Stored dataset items
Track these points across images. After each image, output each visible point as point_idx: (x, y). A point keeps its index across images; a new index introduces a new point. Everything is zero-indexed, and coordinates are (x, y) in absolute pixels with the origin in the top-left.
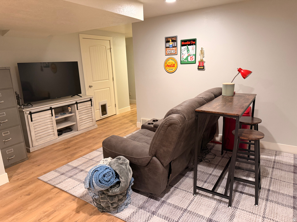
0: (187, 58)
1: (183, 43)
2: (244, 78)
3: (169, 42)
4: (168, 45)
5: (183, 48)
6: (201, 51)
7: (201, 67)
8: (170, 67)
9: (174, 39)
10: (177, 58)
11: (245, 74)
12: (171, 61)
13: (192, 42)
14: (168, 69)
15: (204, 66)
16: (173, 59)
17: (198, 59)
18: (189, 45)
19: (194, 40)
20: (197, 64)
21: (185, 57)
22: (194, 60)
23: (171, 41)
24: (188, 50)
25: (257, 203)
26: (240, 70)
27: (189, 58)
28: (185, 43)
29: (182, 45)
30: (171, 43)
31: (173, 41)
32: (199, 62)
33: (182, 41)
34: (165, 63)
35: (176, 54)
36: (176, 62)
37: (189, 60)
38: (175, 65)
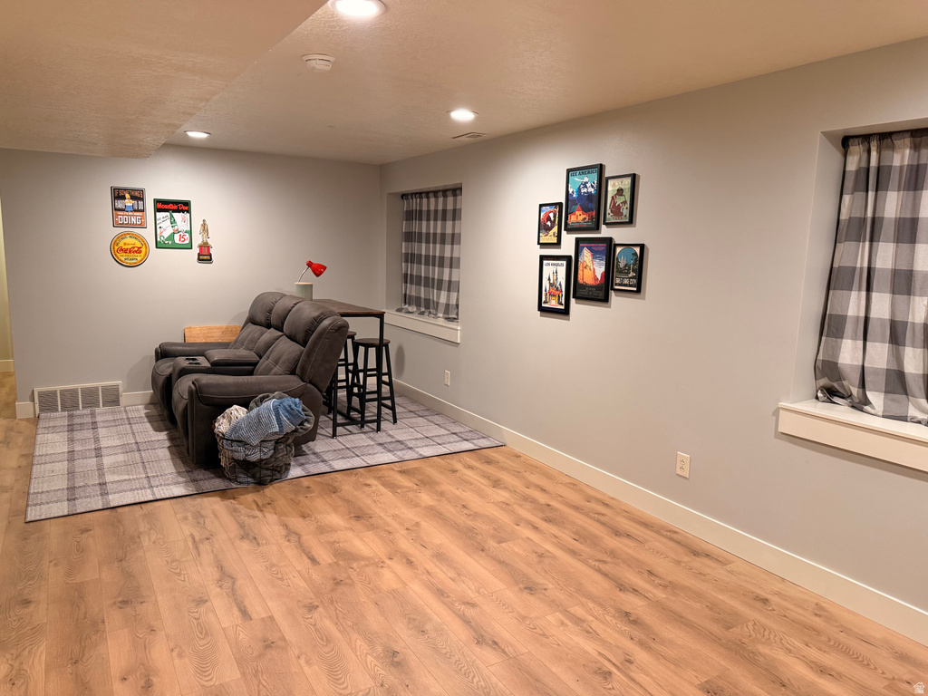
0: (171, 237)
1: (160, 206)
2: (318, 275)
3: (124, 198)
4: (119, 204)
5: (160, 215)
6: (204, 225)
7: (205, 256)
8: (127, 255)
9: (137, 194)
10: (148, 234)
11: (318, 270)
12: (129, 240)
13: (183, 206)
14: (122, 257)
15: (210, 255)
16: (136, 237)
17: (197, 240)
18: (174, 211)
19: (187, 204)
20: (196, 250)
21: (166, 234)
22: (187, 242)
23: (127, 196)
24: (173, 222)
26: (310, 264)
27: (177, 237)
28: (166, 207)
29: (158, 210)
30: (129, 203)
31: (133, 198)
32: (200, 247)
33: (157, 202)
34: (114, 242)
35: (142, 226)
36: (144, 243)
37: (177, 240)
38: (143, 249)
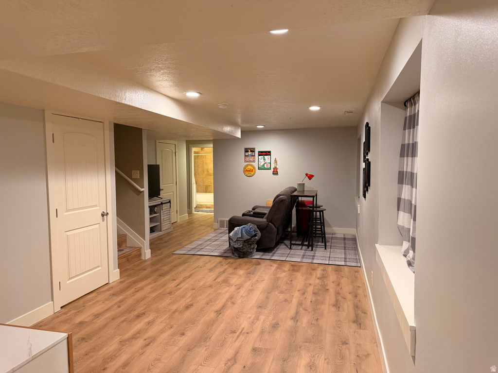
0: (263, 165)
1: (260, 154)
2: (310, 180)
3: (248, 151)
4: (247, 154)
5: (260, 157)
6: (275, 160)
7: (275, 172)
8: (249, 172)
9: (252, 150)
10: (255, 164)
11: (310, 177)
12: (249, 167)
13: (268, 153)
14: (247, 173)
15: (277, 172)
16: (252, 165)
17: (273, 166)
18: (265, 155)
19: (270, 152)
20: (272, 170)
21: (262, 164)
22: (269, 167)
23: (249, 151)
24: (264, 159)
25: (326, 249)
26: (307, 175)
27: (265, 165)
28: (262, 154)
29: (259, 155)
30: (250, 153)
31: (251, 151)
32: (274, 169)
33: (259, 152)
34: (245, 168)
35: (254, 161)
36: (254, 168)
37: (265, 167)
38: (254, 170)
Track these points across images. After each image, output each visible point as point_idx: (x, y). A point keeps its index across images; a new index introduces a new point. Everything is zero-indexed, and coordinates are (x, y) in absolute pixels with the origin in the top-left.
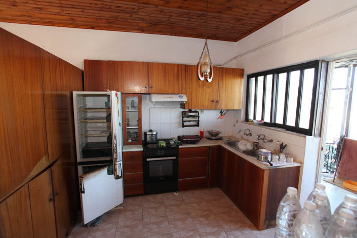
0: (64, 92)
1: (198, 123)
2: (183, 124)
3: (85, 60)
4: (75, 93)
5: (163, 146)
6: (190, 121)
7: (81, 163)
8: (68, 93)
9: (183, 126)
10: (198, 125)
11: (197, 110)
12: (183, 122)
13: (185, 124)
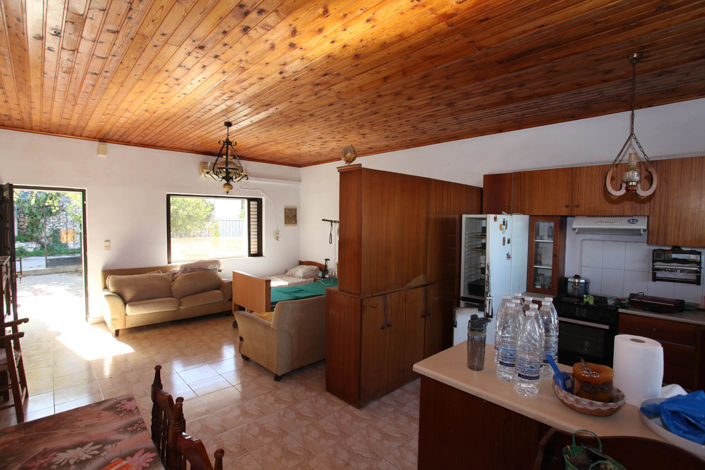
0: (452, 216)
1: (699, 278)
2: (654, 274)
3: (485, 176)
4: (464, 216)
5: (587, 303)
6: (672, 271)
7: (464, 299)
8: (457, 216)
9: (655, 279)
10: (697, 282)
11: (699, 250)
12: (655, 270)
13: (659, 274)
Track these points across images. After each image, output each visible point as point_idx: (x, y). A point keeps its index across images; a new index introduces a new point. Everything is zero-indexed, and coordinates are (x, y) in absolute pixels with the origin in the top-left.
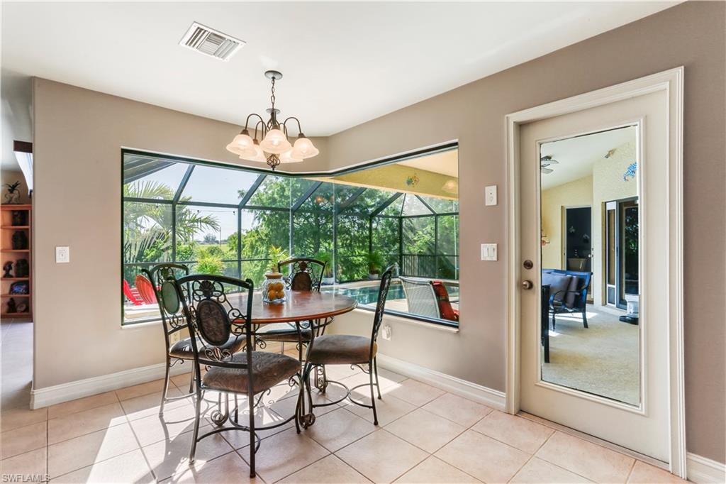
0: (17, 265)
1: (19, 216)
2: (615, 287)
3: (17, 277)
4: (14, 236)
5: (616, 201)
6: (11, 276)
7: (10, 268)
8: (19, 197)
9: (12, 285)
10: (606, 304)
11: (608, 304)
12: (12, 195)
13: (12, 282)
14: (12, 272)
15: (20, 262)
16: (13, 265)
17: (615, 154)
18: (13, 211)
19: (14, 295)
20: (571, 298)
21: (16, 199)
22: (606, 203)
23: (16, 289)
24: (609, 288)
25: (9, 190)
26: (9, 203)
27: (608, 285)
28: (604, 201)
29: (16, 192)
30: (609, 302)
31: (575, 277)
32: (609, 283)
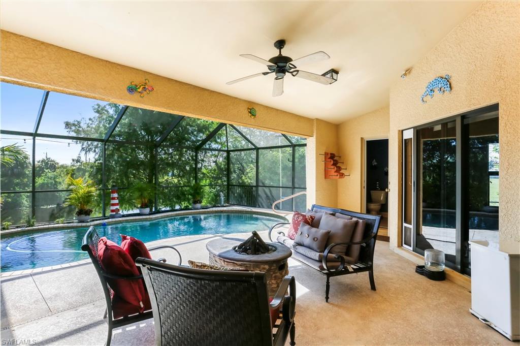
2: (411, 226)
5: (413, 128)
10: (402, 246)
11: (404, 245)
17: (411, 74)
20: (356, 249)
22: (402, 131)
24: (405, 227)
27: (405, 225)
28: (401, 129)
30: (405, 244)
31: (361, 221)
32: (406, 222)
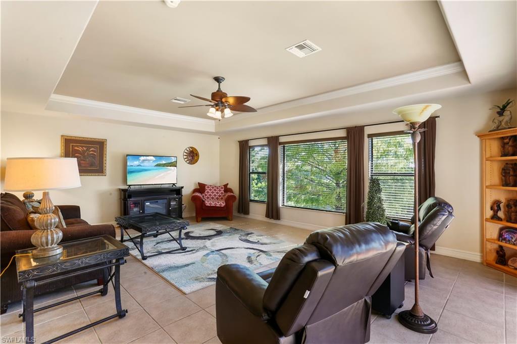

**Exercise**
Copy the stretch from the start of the rows through the line "30: (171, 43)", both ends included, word for word. Leave the pictures out of your answer.

**Task solution**
Track these points across images. After each image, output each visible point as point_idx: (x, y). A point keeps its index across images; a new index introduces a new point. Everything is zero-indexed, and coordinates are (x, y) in absolute pixels with the origin in the top-left.
0: (187, 58)
1: (183, 43)
2: (244, 78)
3: (169, 42)
4: (168, 45)
5: (183, 48)
6: (201, 51)
7: (201, 67)
8: (170, 67)
9: (174, 39)
10: (177, 58)
11: (245, 74)
12: (171, 61)
13: (192, 42)
14: (168, 69)
15: (204, 66)
16: (173, 59)
17: (198, 59)
18: (189, 45)
19: (194, 40)
20: (197, 64)
21: (185, 57)
22: (194, 60)
23: (171, 41)
24: (188, 50)
25: (257, 203)
26: (240, 70)
27: (189, 58)
28: (185, 43)
29: (182, 45)
30: (171, 43)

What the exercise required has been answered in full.